Material provided:
================
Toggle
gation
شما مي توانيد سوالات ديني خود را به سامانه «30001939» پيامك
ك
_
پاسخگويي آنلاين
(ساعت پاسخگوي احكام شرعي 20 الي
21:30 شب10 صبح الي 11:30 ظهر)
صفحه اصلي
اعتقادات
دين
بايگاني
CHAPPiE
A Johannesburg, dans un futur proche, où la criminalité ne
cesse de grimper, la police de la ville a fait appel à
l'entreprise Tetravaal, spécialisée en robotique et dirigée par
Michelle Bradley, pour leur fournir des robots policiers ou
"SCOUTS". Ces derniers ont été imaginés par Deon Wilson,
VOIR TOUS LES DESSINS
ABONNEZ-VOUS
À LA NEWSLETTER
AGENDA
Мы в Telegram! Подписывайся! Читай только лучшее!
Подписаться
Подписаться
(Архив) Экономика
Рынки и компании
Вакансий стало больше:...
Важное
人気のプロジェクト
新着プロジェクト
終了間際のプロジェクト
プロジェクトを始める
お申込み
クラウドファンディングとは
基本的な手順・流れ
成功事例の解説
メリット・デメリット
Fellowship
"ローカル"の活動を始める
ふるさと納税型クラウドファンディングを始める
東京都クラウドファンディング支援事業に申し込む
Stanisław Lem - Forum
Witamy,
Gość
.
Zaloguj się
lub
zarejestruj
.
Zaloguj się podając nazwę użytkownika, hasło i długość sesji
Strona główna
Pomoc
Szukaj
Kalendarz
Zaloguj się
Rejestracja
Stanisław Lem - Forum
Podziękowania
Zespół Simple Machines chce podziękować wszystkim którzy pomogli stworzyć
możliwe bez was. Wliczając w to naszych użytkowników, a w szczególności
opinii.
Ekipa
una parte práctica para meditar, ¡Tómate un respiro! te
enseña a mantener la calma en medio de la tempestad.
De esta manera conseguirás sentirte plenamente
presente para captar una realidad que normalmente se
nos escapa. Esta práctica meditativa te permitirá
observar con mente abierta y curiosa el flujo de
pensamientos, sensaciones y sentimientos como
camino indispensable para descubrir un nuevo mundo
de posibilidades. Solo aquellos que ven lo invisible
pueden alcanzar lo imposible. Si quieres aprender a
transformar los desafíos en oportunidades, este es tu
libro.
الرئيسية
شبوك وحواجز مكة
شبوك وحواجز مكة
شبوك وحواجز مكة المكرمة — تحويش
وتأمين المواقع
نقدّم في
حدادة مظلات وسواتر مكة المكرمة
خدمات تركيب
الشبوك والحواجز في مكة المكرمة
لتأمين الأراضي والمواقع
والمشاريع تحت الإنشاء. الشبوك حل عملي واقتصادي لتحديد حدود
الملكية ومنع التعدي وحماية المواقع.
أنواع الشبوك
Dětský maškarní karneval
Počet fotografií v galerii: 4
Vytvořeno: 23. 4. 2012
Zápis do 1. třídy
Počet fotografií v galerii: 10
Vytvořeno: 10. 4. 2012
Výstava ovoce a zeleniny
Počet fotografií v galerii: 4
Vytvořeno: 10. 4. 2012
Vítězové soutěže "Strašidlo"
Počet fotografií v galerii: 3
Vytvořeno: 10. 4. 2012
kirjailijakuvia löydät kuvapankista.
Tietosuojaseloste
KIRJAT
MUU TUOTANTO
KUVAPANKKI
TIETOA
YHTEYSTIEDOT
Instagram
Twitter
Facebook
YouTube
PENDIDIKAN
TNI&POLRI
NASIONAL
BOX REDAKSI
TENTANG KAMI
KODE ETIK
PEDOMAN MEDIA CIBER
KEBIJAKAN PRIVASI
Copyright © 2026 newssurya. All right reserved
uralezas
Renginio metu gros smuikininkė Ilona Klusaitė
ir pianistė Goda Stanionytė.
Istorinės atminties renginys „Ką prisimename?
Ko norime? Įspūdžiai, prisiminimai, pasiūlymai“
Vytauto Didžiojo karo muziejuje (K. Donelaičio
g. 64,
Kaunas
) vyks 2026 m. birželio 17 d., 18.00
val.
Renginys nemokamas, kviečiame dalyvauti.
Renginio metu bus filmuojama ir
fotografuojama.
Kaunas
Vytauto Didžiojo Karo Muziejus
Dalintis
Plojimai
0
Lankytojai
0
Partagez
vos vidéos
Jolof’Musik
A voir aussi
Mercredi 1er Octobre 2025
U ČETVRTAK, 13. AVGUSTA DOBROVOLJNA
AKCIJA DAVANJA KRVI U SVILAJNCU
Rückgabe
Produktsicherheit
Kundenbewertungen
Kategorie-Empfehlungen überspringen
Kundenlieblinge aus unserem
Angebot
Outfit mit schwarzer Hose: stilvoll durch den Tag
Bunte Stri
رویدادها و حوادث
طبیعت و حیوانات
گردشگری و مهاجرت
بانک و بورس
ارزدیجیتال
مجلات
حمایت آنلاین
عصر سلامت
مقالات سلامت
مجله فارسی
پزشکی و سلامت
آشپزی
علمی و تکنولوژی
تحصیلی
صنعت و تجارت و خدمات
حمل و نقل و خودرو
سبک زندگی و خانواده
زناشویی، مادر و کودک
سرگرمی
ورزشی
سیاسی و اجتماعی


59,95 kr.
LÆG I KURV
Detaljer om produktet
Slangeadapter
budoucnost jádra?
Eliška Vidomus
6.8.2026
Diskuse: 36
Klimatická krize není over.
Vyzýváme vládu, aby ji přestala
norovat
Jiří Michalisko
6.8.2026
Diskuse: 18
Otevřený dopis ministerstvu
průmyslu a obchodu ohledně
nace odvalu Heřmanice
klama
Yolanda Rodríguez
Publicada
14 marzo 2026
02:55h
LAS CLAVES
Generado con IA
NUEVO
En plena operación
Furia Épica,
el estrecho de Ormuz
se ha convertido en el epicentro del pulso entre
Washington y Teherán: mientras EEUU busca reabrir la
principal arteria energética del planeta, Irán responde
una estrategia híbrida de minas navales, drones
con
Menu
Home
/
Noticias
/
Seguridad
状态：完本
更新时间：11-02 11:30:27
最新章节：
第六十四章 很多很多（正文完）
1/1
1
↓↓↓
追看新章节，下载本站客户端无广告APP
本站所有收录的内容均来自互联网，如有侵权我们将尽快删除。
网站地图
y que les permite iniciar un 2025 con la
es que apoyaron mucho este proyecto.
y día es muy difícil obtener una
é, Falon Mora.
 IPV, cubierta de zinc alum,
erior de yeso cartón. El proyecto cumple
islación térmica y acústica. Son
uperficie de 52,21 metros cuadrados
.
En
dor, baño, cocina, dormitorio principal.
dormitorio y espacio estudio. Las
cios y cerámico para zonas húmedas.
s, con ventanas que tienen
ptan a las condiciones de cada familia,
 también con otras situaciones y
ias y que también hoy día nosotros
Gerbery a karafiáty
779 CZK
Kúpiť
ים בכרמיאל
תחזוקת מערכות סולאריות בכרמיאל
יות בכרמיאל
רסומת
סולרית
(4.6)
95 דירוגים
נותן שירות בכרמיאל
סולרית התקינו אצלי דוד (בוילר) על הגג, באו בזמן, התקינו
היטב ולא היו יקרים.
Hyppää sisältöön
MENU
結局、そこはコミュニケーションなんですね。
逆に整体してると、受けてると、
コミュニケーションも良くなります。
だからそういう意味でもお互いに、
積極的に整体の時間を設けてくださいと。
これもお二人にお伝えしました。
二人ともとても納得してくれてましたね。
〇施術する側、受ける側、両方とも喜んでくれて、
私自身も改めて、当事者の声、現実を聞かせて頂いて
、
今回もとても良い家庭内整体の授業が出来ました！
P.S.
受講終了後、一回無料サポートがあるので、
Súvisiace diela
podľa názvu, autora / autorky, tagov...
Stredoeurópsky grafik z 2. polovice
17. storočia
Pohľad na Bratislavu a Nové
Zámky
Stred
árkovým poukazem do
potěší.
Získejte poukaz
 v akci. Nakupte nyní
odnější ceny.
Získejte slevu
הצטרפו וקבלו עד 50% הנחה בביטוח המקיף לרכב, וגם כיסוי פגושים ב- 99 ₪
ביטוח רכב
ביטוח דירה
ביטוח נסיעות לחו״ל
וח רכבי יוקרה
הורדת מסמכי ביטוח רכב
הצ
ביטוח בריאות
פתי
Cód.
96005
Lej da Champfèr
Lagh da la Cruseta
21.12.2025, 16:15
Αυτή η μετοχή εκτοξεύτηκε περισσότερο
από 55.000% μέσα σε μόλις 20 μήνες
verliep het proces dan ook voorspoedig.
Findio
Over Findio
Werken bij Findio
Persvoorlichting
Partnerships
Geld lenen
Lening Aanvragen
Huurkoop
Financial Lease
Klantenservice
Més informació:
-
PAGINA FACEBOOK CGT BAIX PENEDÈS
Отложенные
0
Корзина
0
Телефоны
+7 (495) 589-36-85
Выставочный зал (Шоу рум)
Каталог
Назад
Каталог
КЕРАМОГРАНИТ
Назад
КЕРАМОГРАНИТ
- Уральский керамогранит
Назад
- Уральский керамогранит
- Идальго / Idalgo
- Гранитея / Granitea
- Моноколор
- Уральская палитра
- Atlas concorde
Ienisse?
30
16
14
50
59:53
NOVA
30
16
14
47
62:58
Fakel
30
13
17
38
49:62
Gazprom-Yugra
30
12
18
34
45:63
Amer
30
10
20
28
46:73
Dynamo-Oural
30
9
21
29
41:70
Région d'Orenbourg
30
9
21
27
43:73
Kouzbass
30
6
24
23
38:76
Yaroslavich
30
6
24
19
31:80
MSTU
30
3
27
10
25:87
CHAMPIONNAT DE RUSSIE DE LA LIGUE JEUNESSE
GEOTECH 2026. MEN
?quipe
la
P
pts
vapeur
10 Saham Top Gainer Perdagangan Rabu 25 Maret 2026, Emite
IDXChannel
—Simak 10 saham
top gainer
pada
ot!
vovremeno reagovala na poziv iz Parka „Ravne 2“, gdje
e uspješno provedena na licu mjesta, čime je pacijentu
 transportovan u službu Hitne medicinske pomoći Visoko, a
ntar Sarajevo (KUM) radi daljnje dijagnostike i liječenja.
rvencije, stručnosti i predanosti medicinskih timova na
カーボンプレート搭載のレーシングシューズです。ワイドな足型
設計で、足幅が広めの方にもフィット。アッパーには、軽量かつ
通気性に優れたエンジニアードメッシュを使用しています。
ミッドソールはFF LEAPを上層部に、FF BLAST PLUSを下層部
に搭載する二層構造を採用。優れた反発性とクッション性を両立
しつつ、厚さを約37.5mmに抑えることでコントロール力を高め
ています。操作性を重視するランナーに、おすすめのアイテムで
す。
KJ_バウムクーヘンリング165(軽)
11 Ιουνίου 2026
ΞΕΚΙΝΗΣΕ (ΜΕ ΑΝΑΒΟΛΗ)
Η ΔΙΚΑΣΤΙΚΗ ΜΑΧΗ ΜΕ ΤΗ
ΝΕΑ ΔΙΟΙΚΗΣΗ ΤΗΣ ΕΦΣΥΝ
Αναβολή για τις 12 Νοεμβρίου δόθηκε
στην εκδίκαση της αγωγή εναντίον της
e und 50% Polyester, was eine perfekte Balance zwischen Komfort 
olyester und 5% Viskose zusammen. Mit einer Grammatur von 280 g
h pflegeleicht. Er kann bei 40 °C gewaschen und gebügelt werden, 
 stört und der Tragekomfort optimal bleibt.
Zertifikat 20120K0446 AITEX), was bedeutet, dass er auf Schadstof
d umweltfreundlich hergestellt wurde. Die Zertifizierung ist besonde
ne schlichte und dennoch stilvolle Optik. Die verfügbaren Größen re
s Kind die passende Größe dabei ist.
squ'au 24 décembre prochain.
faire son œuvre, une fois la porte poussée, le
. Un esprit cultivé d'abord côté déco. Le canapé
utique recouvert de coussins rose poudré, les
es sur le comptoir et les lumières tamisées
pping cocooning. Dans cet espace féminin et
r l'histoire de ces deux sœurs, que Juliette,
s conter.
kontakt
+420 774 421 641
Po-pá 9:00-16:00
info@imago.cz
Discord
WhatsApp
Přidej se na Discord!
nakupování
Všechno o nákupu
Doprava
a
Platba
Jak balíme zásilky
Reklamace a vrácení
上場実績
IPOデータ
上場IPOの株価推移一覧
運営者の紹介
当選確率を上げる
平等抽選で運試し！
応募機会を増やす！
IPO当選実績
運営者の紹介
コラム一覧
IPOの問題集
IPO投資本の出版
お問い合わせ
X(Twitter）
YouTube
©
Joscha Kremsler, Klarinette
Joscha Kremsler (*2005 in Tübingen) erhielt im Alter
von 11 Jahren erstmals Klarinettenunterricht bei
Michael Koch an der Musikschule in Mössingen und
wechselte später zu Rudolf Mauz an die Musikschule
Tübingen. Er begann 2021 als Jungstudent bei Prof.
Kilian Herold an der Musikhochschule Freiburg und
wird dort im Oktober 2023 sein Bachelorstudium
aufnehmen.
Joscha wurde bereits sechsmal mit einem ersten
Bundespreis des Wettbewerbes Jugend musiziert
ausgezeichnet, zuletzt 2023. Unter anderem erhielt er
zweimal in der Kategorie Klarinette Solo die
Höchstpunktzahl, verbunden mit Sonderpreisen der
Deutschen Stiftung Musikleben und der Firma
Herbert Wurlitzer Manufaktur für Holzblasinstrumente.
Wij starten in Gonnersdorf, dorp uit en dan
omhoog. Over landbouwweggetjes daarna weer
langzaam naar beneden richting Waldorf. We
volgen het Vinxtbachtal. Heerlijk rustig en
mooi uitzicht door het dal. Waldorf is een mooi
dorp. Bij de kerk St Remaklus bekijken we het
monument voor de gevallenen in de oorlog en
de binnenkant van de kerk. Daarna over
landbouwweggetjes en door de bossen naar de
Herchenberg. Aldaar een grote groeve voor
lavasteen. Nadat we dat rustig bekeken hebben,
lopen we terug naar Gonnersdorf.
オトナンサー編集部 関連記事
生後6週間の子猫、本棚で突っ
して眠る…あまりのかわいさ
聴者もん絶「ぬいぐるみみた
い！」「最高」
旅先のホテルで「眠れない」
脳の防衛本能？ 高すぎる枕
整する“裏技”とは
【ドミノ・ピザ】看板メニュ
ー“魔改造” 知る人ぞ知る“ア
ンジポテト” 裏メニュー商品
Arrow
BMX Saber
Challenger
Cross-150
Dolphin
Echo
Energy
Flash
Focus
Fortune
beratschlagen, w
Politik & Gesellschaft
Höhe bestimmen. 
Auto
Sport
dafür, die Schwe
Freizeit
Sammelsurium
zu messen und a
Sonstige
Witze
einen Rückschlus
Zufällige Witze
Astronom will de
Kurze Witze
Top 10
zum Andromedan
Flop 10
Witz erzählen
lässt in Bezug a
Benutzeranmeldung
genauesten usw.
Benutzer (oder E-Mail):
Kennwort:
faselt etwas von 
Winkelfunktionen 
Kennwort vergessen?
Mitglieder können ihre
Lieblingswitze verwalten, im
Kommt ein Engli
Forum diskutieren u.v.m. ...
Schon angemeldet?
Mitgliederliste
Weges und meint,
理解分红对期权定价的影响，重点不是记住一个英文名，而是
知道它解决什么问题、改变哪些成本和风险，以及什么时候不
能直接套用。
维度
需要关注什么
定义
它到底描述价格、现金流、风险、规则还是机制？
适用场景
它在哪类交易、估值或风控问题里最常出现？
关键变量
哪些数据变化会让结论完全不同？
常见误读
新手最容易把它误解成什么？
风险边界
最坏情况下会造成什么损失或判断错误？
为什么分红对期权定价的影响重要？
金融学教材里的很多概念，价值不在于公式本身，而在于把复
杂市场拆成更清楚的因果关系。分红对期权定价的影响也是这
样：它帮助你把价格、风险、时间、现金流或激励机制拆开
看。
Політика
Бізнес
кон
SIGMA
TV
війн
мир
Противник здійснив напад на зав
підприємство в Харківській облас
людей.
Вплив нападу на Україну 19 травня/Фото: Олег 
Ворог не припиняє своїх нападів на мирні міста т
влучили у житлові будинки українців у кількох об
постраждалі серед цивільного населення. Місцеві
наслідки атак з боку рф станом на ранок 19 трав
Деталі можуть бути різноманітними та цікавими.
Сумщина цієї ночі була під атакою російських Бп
================
Required action:
Write out the listing from its first line through the line containing "لتأمين الأراضي والمواقع", including both of those lines, and reproduce each line in the same form and order.

Answer to the problem:
Toggle
gation
شما مي توانيد سوالات ديني خود را به سامانه «30001939» پيامك
ك
_
پاسخگويي آنلاين
(ساعت پاسخگوي احكام شرعي 20 الي
21:30 شب10 صبح الي 11:30 ظهر)
صفحه اصلي
اعتقادات
دين
بايگاني
CHAPPiE
A Johannesburg, dans un futur proche, où la criminalité ne
cesse de grimper, la police de la ville a fait appel à
l'entreprise Tetravaal, spécialisée en robotique et dirigée par
Michelle Bradley, pour leur fournir des robots policiers ou
"SCOUTS". Ces derniers ont été imaginés par Deon Wilson,
VOIR TOUS LES DESSINS
ABONNEZ-VOUS
À LA NEWSLETTER
AGENDA
Мы в Telegram! Подписывайся! Читай только лучшее!
Подписаться
Подписаться
(Архив) Экономика
Рынки и компании
Вакансий стало больше:...
Важное
人気のプロジェクト
新着プロジェクト
終了間際のプロジェクト
プロジェクトを始める
お申込み
クラウドファンディングとは
基本的な手順・流れ
成功事例の解説
メリット・デメリット
Fellowship
"ローカル"の活動を始める
ふるさと納税型クラウドファンディングを始める
東京都クラウドファンディング支援事業に申し込む
Stanisław Lem - Forum
Witamy,
Gość
.
Zaloguj się
lub
zarejestruj
.
Zaloguj się podając nazwę użytkownika, hasło i długość sesji
Strona główna
Pomoc
Szukaj
Kalendarz
Zaloguj się
Rejestracja
Stanisław Lem - Forum
Podziękowania
Zespół Simple Machines chce podziękować wszystkim którzy pomogli stworzyć
możliwe bez was. Wliczając w to naszych użytkowników, a w szczególności
opinii.
Ekipa
una parte práctica para meditar, ¡Tómate un respiro! te
enseña a mantener la calma en medio de la tempestad.
De esta manera conseguirás sentirte plenamente
presente para captar una realidad que normalmente se
nos escapa. Esta práctica meditativa te permitirá
observar con mente abierta y curiosa el flujo de
pensamientos, sensaciones y sentimientos como
camino indispensable para descubrir un nuevo mundo
de posibilidades. Solo aquellos que ven lo invisible
pueden alcanzar lo imposible. Si quieres aprender a
transformar los desafíos en oportunidades, este es tu
libro.
الرئيسية
شبوك وحواجز مكة
شبوك وحواجز مكة
شبوك وحواجز مكة المكرمة — تحويش
وتأمين المواقع
نقدّم في
حدادة مظلات وسواتر مكة المكرمة
خدمات تركيب
الشبوك والحواجز في مكة المكرمة
لتأمين الأراضي والمواقع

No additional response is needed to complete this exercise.